Pero la implacable pareja don Tiempo y doña Historia habría de poner las cosas en su lugar –como siempre– y derrotado el régimen callista y triunfantes la inteligencia y la tolerancia, Martín Luis Guzmán fue acogido con honor y respeto por el presidente Lázaro Cárdenas y los gobiernos subsecuentes. Ingresó a la Academia Mexicana de la Lengua en 1940 y en 1958 ganó el Premio Nacional de Literatura y el Premio Manuel Ávila Camacho.
También combinó su incansable tarea de escritor con la de servidor público. Fue Senador de la República. A principios de los sesenta se hizo cargo de la presidencia de la Comisión Nacional de Libros de Texto Gratuitos. Desde 1942 y hasta el día de su muerte, el 6 de diciembre de 1976, estuvo al frente de la revista Tiempo, que fue en la década de los cuarenta un atisbo de modernidad en el periodismo mexicano, siempre con las limitaciones que imponía el sistema político.

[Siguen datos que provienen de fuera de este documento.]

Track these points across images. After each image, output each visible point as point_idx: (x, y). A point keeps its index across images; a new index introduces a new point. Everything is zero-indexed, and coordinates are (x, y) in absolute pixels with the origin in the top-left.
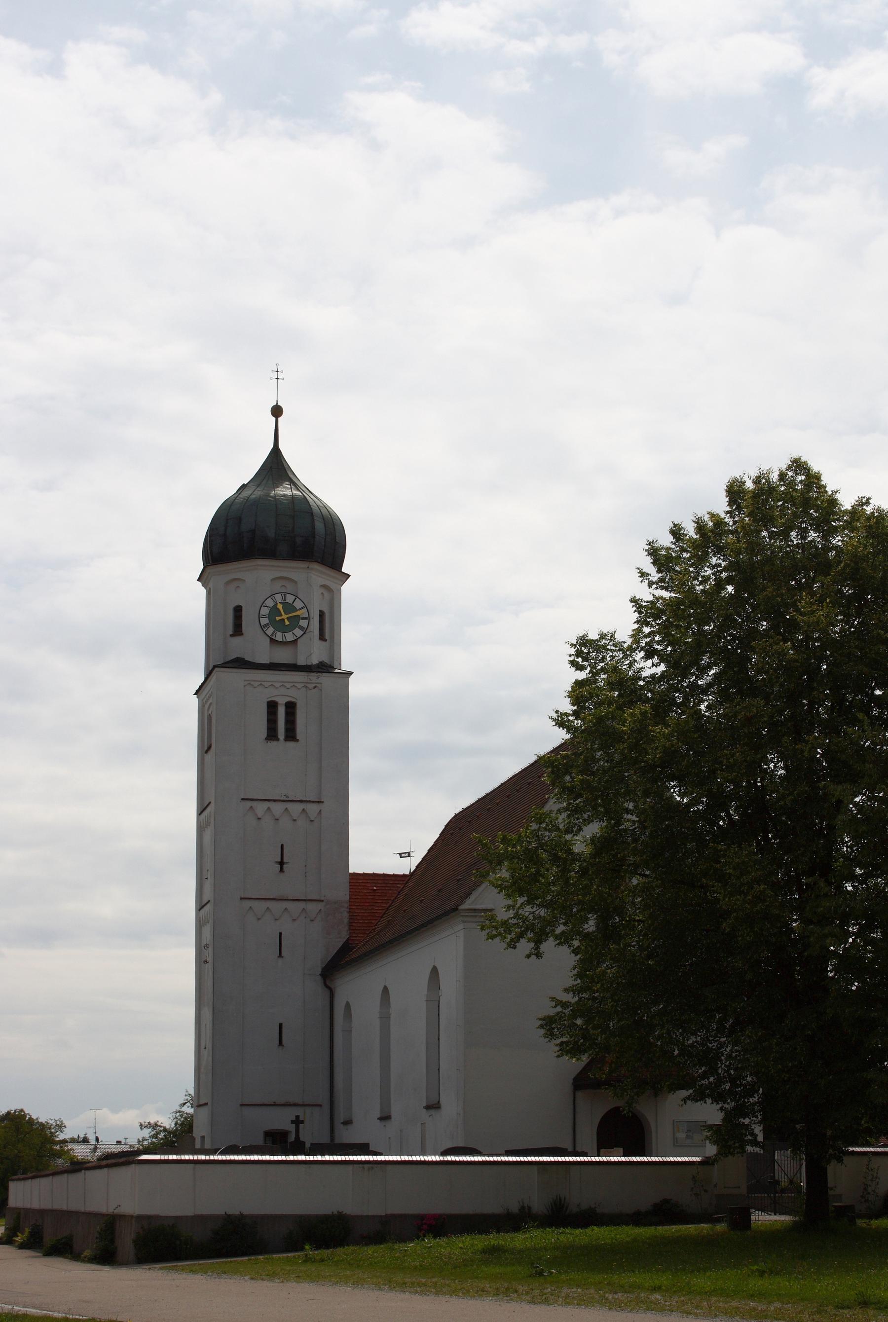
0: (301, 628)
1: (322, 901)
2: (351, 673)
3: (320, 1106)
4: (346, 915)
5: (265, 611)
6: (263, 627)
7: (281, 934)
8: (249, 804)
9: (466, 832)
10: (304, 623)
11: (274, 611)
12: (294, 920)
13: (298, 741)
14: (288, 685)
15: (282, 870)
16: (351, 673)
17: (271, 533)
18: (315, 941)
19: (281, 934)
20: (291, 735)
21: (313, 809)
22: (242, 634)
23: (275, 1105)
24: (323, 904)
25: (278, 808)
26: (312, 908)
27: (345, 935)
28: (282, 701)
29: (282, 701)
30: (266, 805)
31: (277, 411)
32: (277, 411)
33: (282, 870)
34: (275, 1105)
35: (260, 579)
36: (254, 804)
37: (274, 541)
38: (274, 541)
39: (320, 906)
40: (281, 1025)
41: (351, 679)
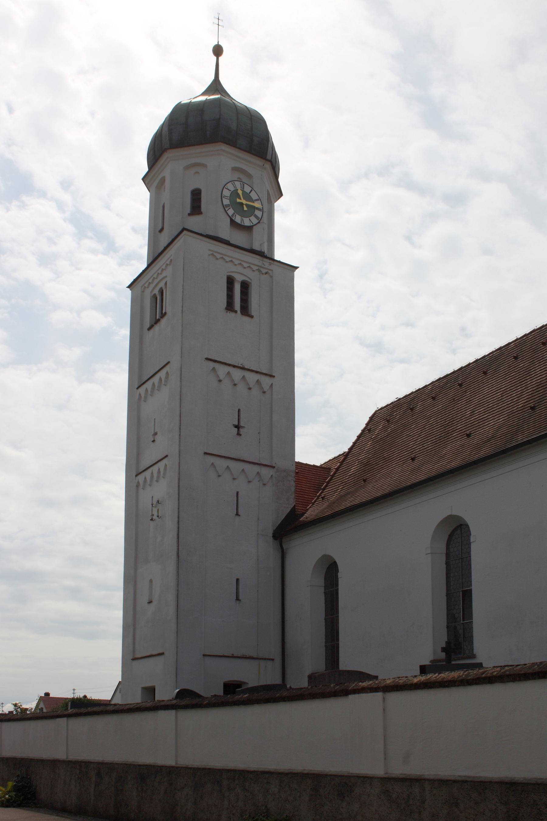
0: (256, 217)
1: (274, 467)
2: (297, 268)
3: (273, 660)
4: (293, 483)
5: (226, 193)
6: (224, 207)
7: (237, 493)
8: (212, 364)
9: (390, 424)
10: (258, 213)
11: (235, 194)
12: (249, 482)
13: (252, 317)
14: (246, 265)
15: (239, 434)
16: (297, 268)
17: (234, 127)
18: (267, 505)
19: (237, 493)
20: (245, 310)
21: (266, 381)
22: (200, 213)
23: (233, 657)
24: (275, 470)
25: (237, 374)
26: (266, 473)
27: (292, 503)
28: (239, 278)
29: (239, 278)
30: (227, 369)
31: (218, 51)
32: (218, 51)
33: (239, 434)
34: (233, 657)
35: (219, 165)
36: (217, 365)
37: (213, 155)
38: (213, 155)
39: (271, 472)
40: (238, 580)
41: (296, 273)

Ahora bien, es durante su desempeño como funcionario y como periodista que Martín Luis Guzmán se forja su mentada leyenda negra. Y valga decir que en esto, como en otras facetas de su vida y obra, tampoco puede uno sugerir accidentes o medianías. En primer lugar se cuestiona la postura de Tiempo ante el movimiento estudiantil de 1968 –calificó a los estudiantes de agitadores y justificó la acción del régimen diazordacista– y se le tacha de reaccionario sin, me parece, tomar en cuenta las circunstancias del momento. Francamente, quienes vivimos aquel año tendríamos serios problemas para separar la paja del grano en cuanto a la actitud de los grandes medios frente al conflicto, si olvidamos las correas de control que el régimen ejercía sobre los medios impresos y los incipientes informativos electrónicos.

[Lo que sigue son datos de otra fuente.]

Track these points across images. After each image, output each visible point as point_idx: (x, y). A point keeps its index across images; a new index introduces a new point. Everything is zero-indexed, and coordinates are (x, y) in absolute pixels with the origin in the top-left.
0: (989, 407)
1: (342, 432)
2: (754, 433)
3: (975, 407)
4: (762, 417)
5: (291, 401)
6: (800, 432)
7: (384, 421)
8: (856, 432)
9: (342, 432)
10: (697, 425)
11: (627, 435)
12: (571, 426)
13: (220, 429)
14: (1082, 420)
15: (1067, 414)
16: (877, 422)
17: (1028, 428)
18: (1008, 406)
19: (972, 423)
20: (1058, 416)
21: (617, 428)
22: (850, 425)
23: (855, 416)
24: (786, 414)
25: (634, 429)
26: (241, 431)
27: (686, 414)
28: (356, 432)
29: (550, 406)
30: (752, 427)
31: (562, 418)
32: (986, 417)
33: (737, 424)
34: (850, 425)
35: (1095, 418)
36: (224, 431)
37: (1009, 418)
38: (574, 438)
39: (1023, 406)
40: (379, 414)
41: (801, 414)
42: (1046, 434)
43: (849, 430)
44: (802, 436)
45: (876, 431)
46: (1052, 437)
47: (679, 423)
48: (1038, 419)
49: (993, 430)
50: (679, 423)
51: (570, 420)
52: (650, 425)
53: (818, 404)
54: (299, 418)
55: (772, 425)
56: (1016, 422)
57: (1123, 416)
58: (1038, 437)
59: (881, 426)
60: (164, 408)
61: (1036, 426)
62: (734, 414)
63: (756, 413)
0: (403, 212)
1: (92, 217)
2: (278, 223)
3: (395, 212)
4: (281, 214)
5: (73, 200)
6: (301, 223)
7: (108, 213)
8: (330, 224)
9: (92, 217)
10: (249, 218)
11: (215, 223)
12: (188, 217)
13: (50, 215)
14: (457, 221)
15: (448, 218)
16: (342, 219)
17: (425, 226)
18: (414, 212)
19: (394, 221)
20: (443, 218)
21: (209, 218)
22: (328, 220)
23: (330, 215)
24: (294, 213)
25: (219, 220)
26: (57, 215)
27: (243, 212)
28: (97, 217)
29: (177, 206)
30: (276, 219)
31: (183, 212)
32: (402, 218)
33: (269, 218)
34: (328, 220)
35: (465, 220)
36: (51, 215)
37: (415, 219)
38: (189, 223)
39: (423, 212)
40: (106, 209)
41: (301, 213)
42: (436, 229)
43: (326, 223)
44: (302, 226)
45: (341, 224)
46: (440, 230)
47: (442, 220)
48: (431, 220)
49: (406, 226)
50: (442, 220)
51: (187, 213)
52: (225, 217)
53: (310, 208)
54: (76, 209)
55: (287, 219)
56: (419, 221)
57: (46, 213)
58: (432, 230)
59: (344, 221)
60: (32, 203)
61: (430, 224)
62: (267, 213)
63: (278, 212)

Emmanuel Carballo dice del asunto: La leyenda negra de don Martín, en el México de ayer y hoy, de tan común y corriente deja de ser negra; cuando mucho es gris. Como hombre cometió deslealtades, errores y desviaciones ideológicas que empequeñecen su figura; de escasos escritores mexicanos se puede afirmar lo contrario. Como Reyes, supo ser medroso por conveniencia, y como Vasconcelos (hombre también con el orgullo herido) no pudo conservar en la edad adulta y la vejez las ideas generosas y progresistas de los años mozos.
Variantes de esta afirmación han menudeado y de manera arbitraria se ha confundido su actuación política con su valor como escritor, como si la primera disminuyera al segundo. Este caso mexicano recuerda al argentino Jorge Luis Borges, a quien se reprochaba su posición de derecha. Era frecuente que a continuación de los reconocimientos a la gran calidad de su literatura se añadiera el lastimero “¡pero es tan reaccionario!”, en un tono que no admitía refutación y como si tal inclinación política degradara al artista.
¿No le parece al lector que es temerario mezclar estas consideraciones? A mi sí. Es un camino desafortunado para descubrir revolucionarios y lo es más para apreciar la obra de un creador.
En Martín Luis Guzmán encuentro imaginación, trabajo, persistencia. La ideología puede ponerse a debate, pero su ejercicio periodístico, sobre todo en Tiempo, no lo realizó en la soledad. Colaboraron con él Xavier Villaurrutia, Germán List Arzubide, Francisco Quijano y Leopoldo Zea. Y, como muchas obras que proponen y caminan, la suya estuvo desde siempre sujeta a la polémica, y aún sigue allí, para enfrentar y desmentir las críticas ideologizadas y hacer frente a la prueba del tiempo.